*To-do item*:
Wherever a line of the listing holds the string "HyperText", copy that line.

*Entries provided*:
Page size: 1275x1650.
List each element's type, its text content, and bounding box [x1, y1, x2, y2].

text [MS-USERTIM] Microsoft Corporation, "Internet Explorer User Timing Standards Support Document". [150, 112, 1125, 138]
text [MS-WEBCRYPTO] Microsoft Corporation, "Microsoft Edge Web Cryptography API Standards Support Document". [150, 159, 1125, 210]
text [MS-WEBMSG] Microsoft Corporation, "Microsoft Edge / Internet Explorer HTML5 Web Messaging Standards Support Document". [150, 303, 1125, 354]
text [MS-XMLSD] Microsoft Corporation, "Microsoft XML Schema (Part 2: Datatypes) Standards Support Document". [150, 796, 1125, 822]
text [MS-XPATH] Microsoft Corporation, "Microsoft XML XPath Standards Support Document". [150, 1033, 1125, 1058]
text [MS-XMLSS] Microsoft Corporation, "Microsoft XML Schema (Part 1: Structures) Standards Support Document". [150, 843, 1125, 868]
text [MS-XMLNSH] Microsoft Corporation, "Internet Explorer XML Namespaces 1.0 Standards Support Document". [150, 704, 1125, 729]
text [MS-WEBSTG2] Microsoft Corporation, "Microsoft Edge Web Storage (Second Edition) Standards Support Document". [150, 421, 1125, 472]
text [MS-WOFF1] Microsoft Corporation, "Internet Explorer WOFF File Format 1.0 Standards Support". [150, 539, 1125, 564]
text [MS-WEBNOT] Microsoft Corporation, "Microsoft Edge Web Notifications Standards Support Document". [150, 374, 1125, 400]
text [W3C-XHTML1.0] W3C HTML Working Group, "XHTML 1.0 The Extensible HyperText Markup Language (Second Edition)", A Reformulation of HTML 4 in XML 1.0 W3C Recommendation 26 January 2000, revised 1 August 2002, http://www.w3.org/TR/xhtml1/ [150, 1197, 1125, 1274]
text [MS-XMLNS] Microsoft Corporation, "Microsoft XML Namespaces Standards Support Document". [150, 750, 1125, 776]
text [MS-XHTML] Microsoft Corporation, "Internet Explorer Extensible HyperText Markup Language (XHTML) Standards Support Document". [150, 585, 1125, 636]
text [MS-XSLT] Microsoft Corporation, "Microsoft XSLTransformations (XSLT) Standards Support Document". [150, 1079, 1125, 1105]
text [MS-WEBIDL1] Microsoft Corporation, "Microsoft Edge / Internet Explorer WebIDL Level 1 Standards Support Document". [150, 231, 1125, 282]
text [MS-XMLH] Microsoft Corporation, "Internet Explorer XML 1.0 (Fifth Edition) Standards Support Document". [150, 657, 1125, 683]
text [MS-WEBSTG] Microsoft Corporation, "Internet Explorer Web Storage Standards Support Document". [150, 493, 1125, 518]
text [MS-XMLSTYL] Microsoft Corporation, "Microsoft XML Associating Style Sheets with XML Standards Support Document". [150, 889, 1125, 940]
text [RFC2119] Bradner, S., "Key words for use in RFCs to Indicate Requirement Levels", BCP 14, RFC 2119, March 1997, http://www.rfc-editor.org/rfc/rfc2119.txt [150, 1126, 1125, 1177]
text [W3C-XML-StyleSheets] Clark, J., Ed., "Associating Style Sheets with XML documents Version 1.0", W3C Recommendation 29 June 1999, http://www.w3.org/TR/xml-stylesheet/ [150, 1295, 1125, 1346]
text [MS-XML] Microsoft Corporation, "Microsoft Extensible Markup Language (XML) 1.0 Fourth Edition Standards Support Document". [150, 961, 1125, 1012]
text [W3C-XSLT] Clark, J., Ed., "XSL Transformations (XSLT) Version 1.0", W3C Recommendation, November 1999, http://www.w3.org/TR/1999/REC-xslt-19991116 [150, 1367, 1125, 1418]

*Response for this exercise*:
text [W3C-XHTML1.0] W3C HTML Working Group, "XHTML 1.0 The Extensible HyperText Markup Language (Second Edition)", A Reformulation of HTML 4 in XML 1.0 W3C Recommendation 26 January 2000, revised 1 August 2002, http://www.w3.org/TR/xhtml1/ [150, 1197, 1125, 1274]
text [MS-XHTML] Microsoft Corporation, "Internet Explorer Extensible HyperText Markup Language (XHTML) Standards Support Document". [150, 585, 1125, 636]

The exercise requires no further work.